== Segment start ==

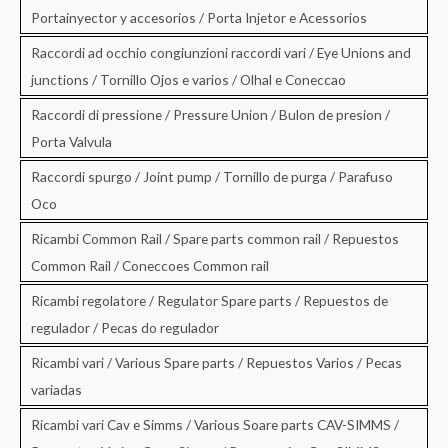
Portainyector y accesorios / Porta Injetor e Acessorios
Raccordi ad occhio congiunzioni raccordi vari / Eye Unions and
junctions / Tornillo Ojos e varios / Olhal e Coneccao
Raccordi di pressione / Pressure Union / Bulon de presion /
Porta Valvula
Raccordi spurgo / Joint pump / Tornillo de purga / Parafuso
Oco
Ricambi Common Rail / Spare parts common rail / Repuestos
Common Rail / Coneccoes Common rail
Ricambi regolatore / Regulator Spare parts / Repuestos de
regulador / Pecas do regulador
Ricambi vari / Various Spare parts / Repuestos Varios / Pecas
variadas
Ricambi vari Cav e Simms / Various Soare parts CAV-SIMMS /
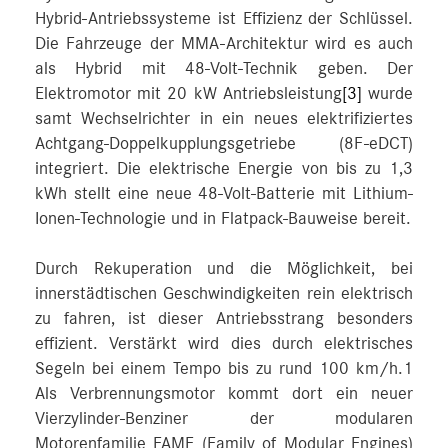
Hybrid-Antriebssysteme ist Effizienz der Schlüssel.
Die Fahrzeuge der MMA-Architektur wird es auch
als Hybrid mit 48-Volt-Technik geben. Der
Elektromotor mit 20 kW Antriebsleistung
[3]
wurde
samt Wechselrichter in ein neues elektrifiziertes
Achtgang-Doppelkupplungsgetriebe (8F-eDCT)
integriert. Die elektrische Energie von bis zu 1,3
kWh stellt eine neue 48-Volt-Batterie mit Lithium-
Ionen-Technologie und in Flatpack-Bauweise bereit.
Durch Rekuperation und die Möglichkeit, bei
innerstädtischen Geschwindigkeiten rein elektrisch
zu fahren, ist dieser Antriebsstrang besonders
effizient. Verstärkt wird dies durch elektrisches
Segeln bei einem Tempo bis zu rund 100 km/h.1
Als Verbrennungsmotor kommt dort ein neuer
Vierzylinder-Benziner der modularen
Motorenfamilie FAME (Family of Modular Engines)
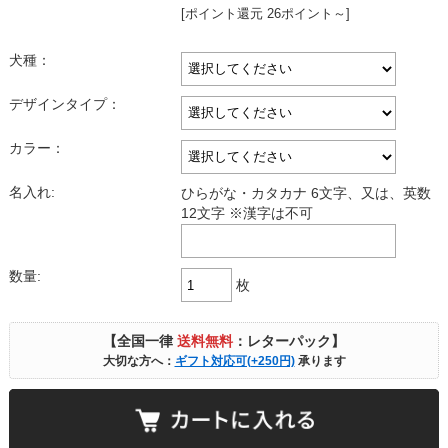
[ポイント還元 26ポイント～]
犬種：
デザインタイプ：
カラー：
名入れ:
ひらがな・カタカナ 6文字、又は、英数
12文字 ※漢字は不可
数量:
枚
【全国一律
送料無料
：レターパック】
大切な方へ：
ギフト対応可(+250円)
承ります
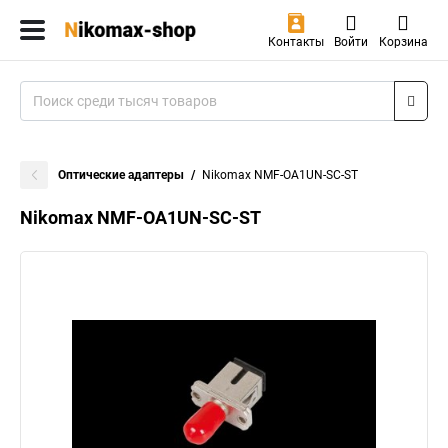
Контакты
Войти
Корзина
Оптические адаптеры
Nikomax NMF-OA1UN-SC-ST
Nikomax NMF-OA1UN-SC-ST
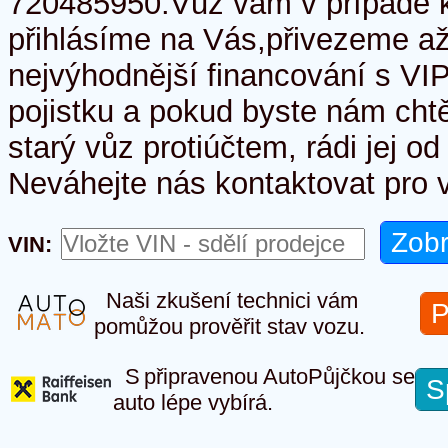
720485950.Vůz vám v případě k
přihlásíme na Vás,přivezeme až
nejvýhodnější financování s V
pojistku a pokud byste nám cht
starý vůz protiúčtem, rádi jej o
Neváhejte nás kontaktovat pro v
VIN:
Naši zkušení technici vám
P
pomůžou prověřit stav vozu.
S připravenou AutoPůjčkou se
S
auto lépe vybírá.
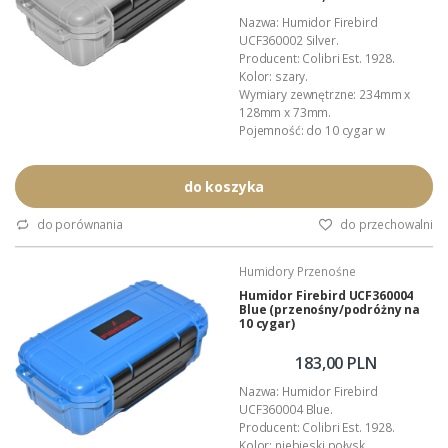
Nazwa: Humidor Firebird
UCF360002 Silver.
Producent: Colibri Est. 1928.
Kolor: szary.
Wymiary zewnętrzne: 234mm x
128mm x 73mm.
Pojemność: do 10 cygar w
formacie Churchill.
Wyposażenie: nawilżacz,
profilowane przekładki.
do koszyka
Inne akcesoria: Colibri.
Materiał: wytrzymałe, lakierowane
do porównania
do przechowalni
tworzywo ABS.
Wnętrze: wyłożone gąbką
Humidory Przenośne
amortyzującą.
Zastosowanie: przechowywanie i
Humidor Firebird UCF360004
Blue (przenośny/podróżny na
kontrola wilgotności cygar.
10 cygar)
Dystrybucja w Polsce:...
183,00 PLN
Nazwa: Humidor Firebird
UCF360004 Blue.
Producent: Colibri Est. 1928.
Kolor: niebieski połysk.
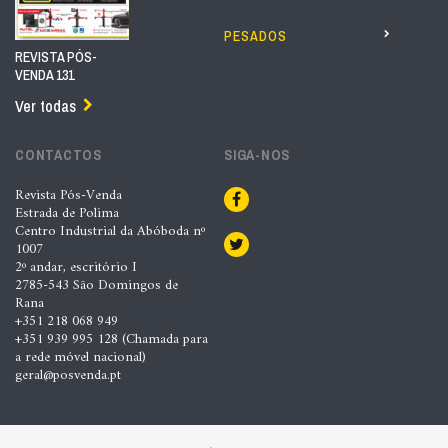
PESADOS
REVISTA PÓS-
VENDA 131
Ver todas
CONTACTOS
SIGA-NOS
Revista Pós-Venda
Estrada de Polima
Centro Industrial da Abóboda nº
1007
2º andar, escritório I
2785-543 São Domingos de
Rana
+351 218 068 949
+351 939 995 128 (Chamada para
a rede móvel nacional)
geral@posvenda.pt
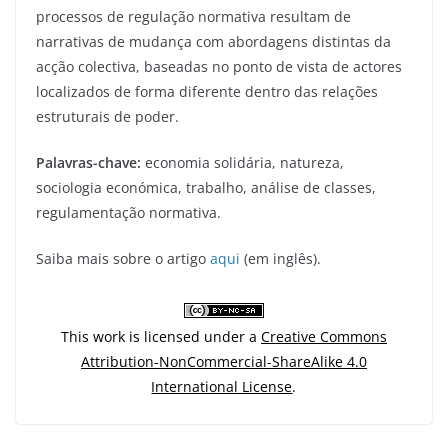
processos de regulação normativa resultam de
narrativas de mudança com abordagens distintas da
acção colectiva, baseadas no ponto de vista de actores
localizados de forma diferente dentro das relações
estruturais de poder.
Palavras-chave:
economia solidária, natureza,
sociologia económica, trabalho, análise de classes,
regulamentação normativa.
Saiba mais sobre o artigo
aqui
(em inglês).
This work is licensed under a
Creative Commons
Attribution-NonCommercial-ShareAlike 4.0
International License
.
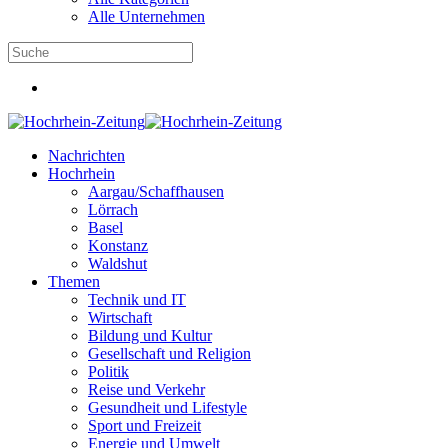
Alle Unternehmen
Nachrichten
Hochrhein
Aargau/Schaffhausen
Lörrach
Basel
Konstanz
Waldshut
Themen
Technik und IT
Wirtschaft
Bildung und Kultur
Gesellschaft und Religion
Politik
Reise und Verkehr
Gesundheit und Lifestyle
Sport und Freizeit
Energie und Umwelt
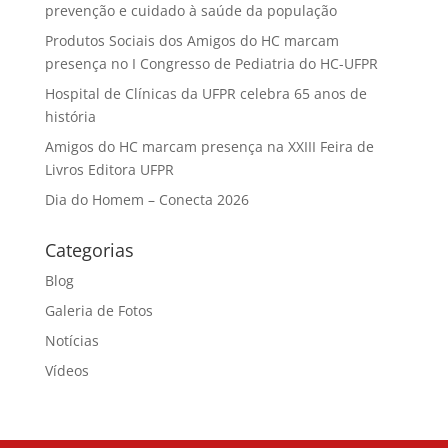
prevenção e cuidado à saúde da população
Produtos Sociais dos Amigos do HC marcam
presença no I Congresso de Pediatria do HC-UFPR
Hospital de Clínicas da UFPR celebra 65 anos de
história
Amigos do HC marcam presença na XXIII Feira de
Livros Editora UFPR
Dia do Homem – Conecta 2026
Categorias
Blog
Galeria de Fotos
Notícias
Vídeos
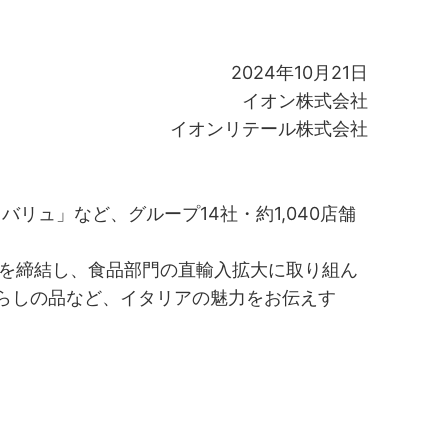
2024年10月21日
イオン株式会社
イオンリテール株式会社
リュ」など、グループ14社・約1,040店舗
を締結し、食品部門の直輸入拡大に取り組ん
らしの品など、イタリアの魅力をお伝えす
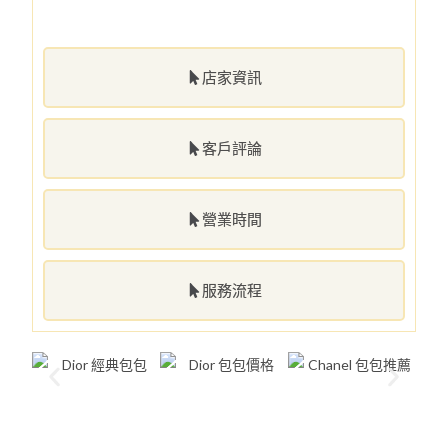
店家資訊
客戶評論
營業時間
服務流程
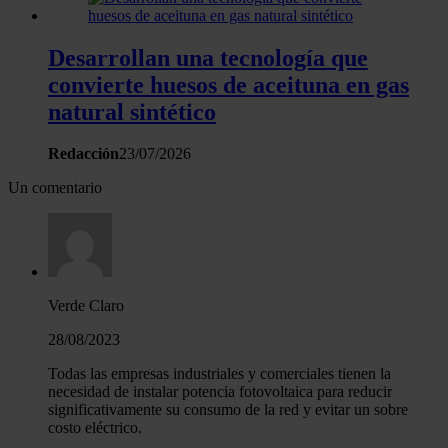
Desarrollan una tecnología que
convierte huesos de aceituna en gas
natural sintético
Redacción
23/07/2026
Un comentario
Verde Claro
28/08/2023
Todas las empresas industriales y comerciales tienen la
necesidad de instalar potencia fotovoltaica para reducir
significativamente su consumo de la red y evitar un sobre
costo eléctrico.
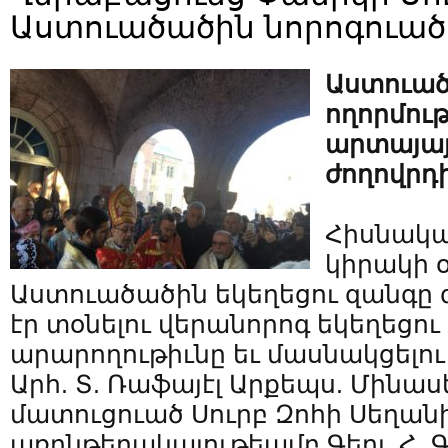
Աստուածածին նորոգուած
Աստուա
ողորմութ
արտայայ
ժողովրդ
Հիսնակա
կիրակի 
Աստուածածին եկեղեցու զանգը գ
էր տօնելու վերանորոգ եկեղեցո
արարողութիւնը եւ մասնակցելու
Արհ. Տ. Ռաֆայէլ Արքեպս. Մինա
մատուցուած Սուրբ Զոհի Սեղանի
առընթերակայութեամբ Գերյ. Հ. Գ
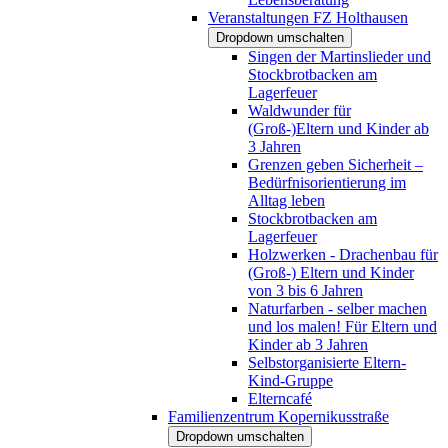
Veranstaltungen FZ Holthausen
Dropdown umschalten
Singen der Martinslieder und
Stockbrotbacken am
Lagerfeuer
Waldwunder für
(Groß-)Eltern und Kinder ab
3 Jahren
Grenzen geben Sicherheit –
Bedürfnisorientierung im
Alltag leben
Stockbrotbacken am
Lagerfeuer
Holzwerken - Drachenbau für
(Groß-) Eltern und Kinder
von 3 bis 6 Jahren
Naturfarben - selber machen
und los malen! Für Eltern und
Kinder ab 3 Jahren
Selbstorganisierte Eltern-
Kind-Gruppe
Elterncafé
Familienzentrum Kopernikusstraße
Dropdown umschalten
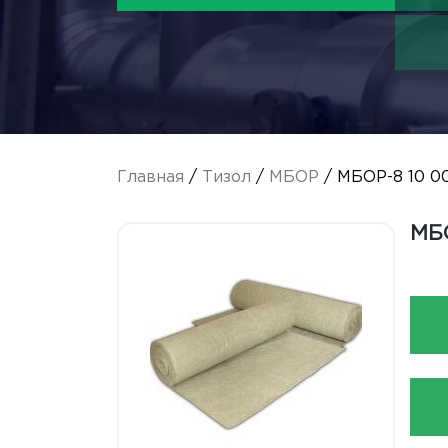
Главная
/
Тизол
/
МБОР
/ МБОР-8 10 0
МБО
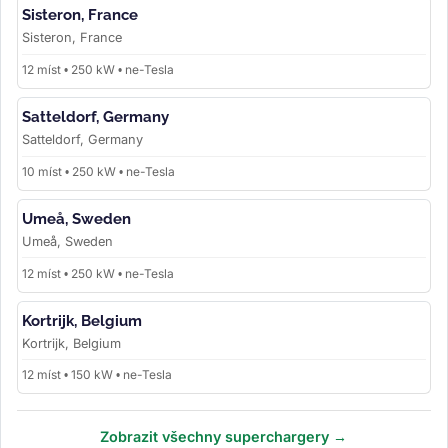
Sisteron, France
Sisteron, France
12 míst • 250 kW • ne-Tesla
Satteldorf, Germany
Satteldorf, Germany
10 míst • 250 kW • ne-Tesla
Umeå, Sweden
Umeå, Sweden
12 míst • 250 kW • ne-Tesla
Kortrijk, Belgium
Kortrijk, Belgium
12 míst • 150 kW • ne-Tesla
Zobrazit všechny superchargery →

== Segment end ==

-- To do --
Every record above must reappear exactly in the answer, minus its pictures.

-- Solved problem --
Portainyector y accesorios / Porta Injetor e Acessorios
Raccordi ad occhio congiunzioni raccordi vari / Eye Unions and
junctions / Tornillo Ojos e varios / Olhal e Coneccao
Raccordi di pressione / Pressure Union / Bulon de presion /
Porta Valvula
Raccordi spurgo / Joint pump / Tornillo de purga / Parafuso
Oco
Ricambi Common Rail / Spare parts common rail / Repuestos
Common Rail / Coneccoes Common rail
Ricambi regolatore / Regulator Spare parts / Repuestos de
regulador / Pecas do regulador
Ricambi vari / Various Spare parts / Repuestos Varios / Pecas
variadas
Ricambi vari Cav e Simms / Various Soare parts CAV-SIMMS /
Hybrid-Antriebssysteme ist Effizienz der Schlüssel.
Die Fahrzeuge der MMA-Architektur wird es auch
als Hybrid mit 48-Volt-Technik geben. Der
Elektromotor mit 20 kW Antriebsleistung
[3]
wurde
samt Wechselrichter in ein neues elektrifiziertes
Achtgang-Doppelkupplungsgetriebe (8F-eDCT)
integriert. Die elektrische Energie von bis zu 1,3
kWh stellt eine neue 48-Volt-Batterie mit Lithium-
Ionen-Technologie und in Flatpack-Bauweise bereit.
Durch Rekuperation und die Möglichkeit, bei
innerstädtischen Geschwindigkeiten rein elektrisch
zu fahren, ist dieser Antriebsstrang besonders
effizient. Verstärkt wird dies durch elektrisches
Segeln bei einem Tempo bis zu rund 100 km/h.1
Als Verbrennungsmotor kommt dort ein neuer
Vierzylinder-Benziner der modularen
Motorenfamilie FAME (Family of Modular Engines)
[ポイント還元 26ポイント～]
犬種：
デザインタイプ：
カラー：
名入れ:
ひらがな・カタカナ 6文字、又は、英数
12文字 ※漢字は不可
数量:
枚
【全国一律
送料無料
：レターパック】
大切な方へ：
ギフト対応可(+250円)
承ります
Контакты
Войти
Корзина
Оптические адаптеры
Nikomax NMF-OA1UN-SC-ST
Nikomax NMF-OA1UN-SC-ST
720485950.Vůz vám v případě k
přihlásíme na Vás,přivezeme až
nejvýhodnější financování s V
pojistku a pokud byste nám cht
starý vůz protiúčtem, rádi jej o
Neváhejte nás kontaktovat pro v
VIN:
Naši zkušení technici vám
P
pomůžou prověřit stav vozu.
S připravenou AutoPůjčkou se
S
auto lépe vybírá.
Nazwa: Humidor Firebird
UCF360002 Silver.
Producent: Colibri Est. 1928.
Kolor: szary.
Wymiary zewnętrzne: 234mm x
128mm x 73mm.
Pojemność: do 10 cygar w
formacie Churchill.
Wyposażenie: nawilżacz,
profilowane przekładki.
do koszyka
Inne akcesoria: Colibri.
Materiał: wytrzymałe, lakierowane
do porównania
do przechowalni
tworzywo ABS.
Wnętrze: wyłożone gąbką
Humidory Przenośne
amortyzującą.
Zastosowanie: przechowywanie i
Humidor Firebird UCF360004
Blue (przenośny/podróżny na
kontrola wilgotności cygar.
10 cygar)
Dystrybucja w Polsce:...
183,00 PLN
Nazwa: Humidor Firebird
UCF360004 Blue.
Producent: Colibri Est. 1928.
Kolor: niebieski połysk.
PESADOS
REVISTA PÓS-
VENDA 131
Ver todas
CONTACTOS
SIGA-NOS
Revista Pós-Venda
Estrada de Polima
Centro Industrial da Abóboda nº
1007
2º andar, escritório I
2785-543 São Domingos de
Rana
+351 218 068 949
+351 939 995 128 (Chamada para
a rede móvel nacional)
geral@posvenda.pt
processos de regulação normativa resultam de
narrativas de mudança com abordagens distintas da
acção colectiva, baseadas no ponto de vista de actores
localizados de forma diferente dentro das relações
estruturais de poder.
Palavras-chave:
economia solidária, natureza,
sociologia económica, trabalho, análise de classes,
regulamentação normativa.
Saiba mais sobre o artigo
aqui
(em inglês).
This work is licensed under a
Creative Commons
Attribution-NonCommercial-ShareAlike 4.0
International License
.
Alle Unternehmen
Nachrichten
Hochrhein
Aargau/Schaffhausen
Lörrach
Basel
Konstanz
Waldshut
Themen
Technik und IT
Wirtschaft
Bildung und Kultur
Gesellschaft und Religion
Politik
Reise und Verkehr
Gesundheit und Lifestyle
Sport und Freizeit
Energie und Umwelt
prevenção e cuidado à saúde da população
Produtos Sociais dos Amigos do HC marcam
presença no I Congresso de Pediatria do HC-UFPR
Hospital de Clínicas da UFPR celebra 65 anos de
história
Amigos do HC marcam presença na XXIII Feira de
Livros Editora UFPR
Dia do Homem – Conecta 2026
Categorias
Blog
Galeria de Fotos
Notícias
Vídeos
2024年10月21日
イオン株式会社
イオンリテール株式会社
リュ」など、グループ14社・約1,040店舗
を締結し、食品部門の直輸入拡大に取り組ん
らしの品など、イタリアの魅力をお伝えす
店家資訊
客戶評論
營業時間
服務流程
Desarrollan una tecnología que
convierte huesos de aceituna en gas
natural sintético
Redacción
23/07/2026
Un comentario
Verde Claro
28/08/2023
Todas las empresas industriales y comerciales tienen la
necesidad de instalar potencia fotovoltaica para reducir
significativamente su consumo de la red y evitar un sobre
costo eléctrico.
Աստուածածին նորոգուած
Աստուա
ողորմութ
արտայայ
ժողովրդ
Հիսնակա
կիրակի 
Աստուածածին եկեղեցու զանգը գ
էր տօնելու վերանորոգ եկեղեցո
արարողութիւնը եւ մասնակցելու
Արհ. Տ. Ռաֆայէլ Արքեպս. Մինա
մատուցուած Սուրբ Զոհի Սեղանի
առընթերակայութեամբ Գերյ. Հ. Գ
Veranstaltungen FZ Holthausen
Dropdown umschalten
Singen der Martinslieder und
Stockbrotbacken am
Lagerfeuer
Waldwunder für
(Groß-)Eltern und Kinder ab
3 Jahren
Grenzen geben Sicherheit –
Bedürfnisorientierung im
Alltag leben
Stockbrotbacken am
Lagerfeuer
Holzwerken - Drachenbau für
(Groß-) Eltern und Kinder
von 3 bis 6 Jahren
Naturfarben - selber machen
und los malen! Für Eltern und
Kinder ab 3 Jahren
Selbstorganisierte Eltern-
Kind-Gruppe
Elterncafé
Familienzentrum Kopernikusstraße
Dropdown umschalten
Главная
/
Тизол
/
МБОР
/ МБОР-8 10 0
МБО
Sisteron, France
Sisteron, France
12 míst • 250 kW • ne-Tesla
Satteldorf, Germany
Satteldorf, Germany
10 míst • 250 kW • ne-Tesla
Umeå, Sweden
Umeå, Sweden
12 míst • 250 kW • ne-Tesla
Kortrijk, Belgium
Kortrijk, Belgium
12 míst • 150 kW • ne-Tesla
Zobrazit všechny superchargery →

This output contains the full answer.